- What the task requires
The records that follow must be repeated exactly, except for their pictures.

- Data extract

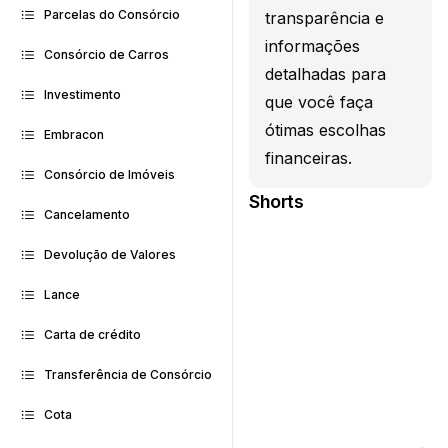
Parcelas do Consórcio
transparência e
informações
Consórcio de Carros
detalhadas para
Investimento
que você faça
ótimas escolhas
Embracon
financeiras.
Consórcio de Imóveis
Shorts
Cancelamento
Devolução de Valores
Lance
Carta de crédito
Transferência de Consórcio
Cota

- Result
Parcelas do Consórcio
transparência e
informações
Consórcio de Carros
detalhadas para
Investimento
que você faça
ótimas escolhas
Embracon
financeiras.
Consórcio de Imóveis
Shorts
Cancelamento
Devolução de Valores
Lance
Carta de crédito
Transferência de Consórcio
Cota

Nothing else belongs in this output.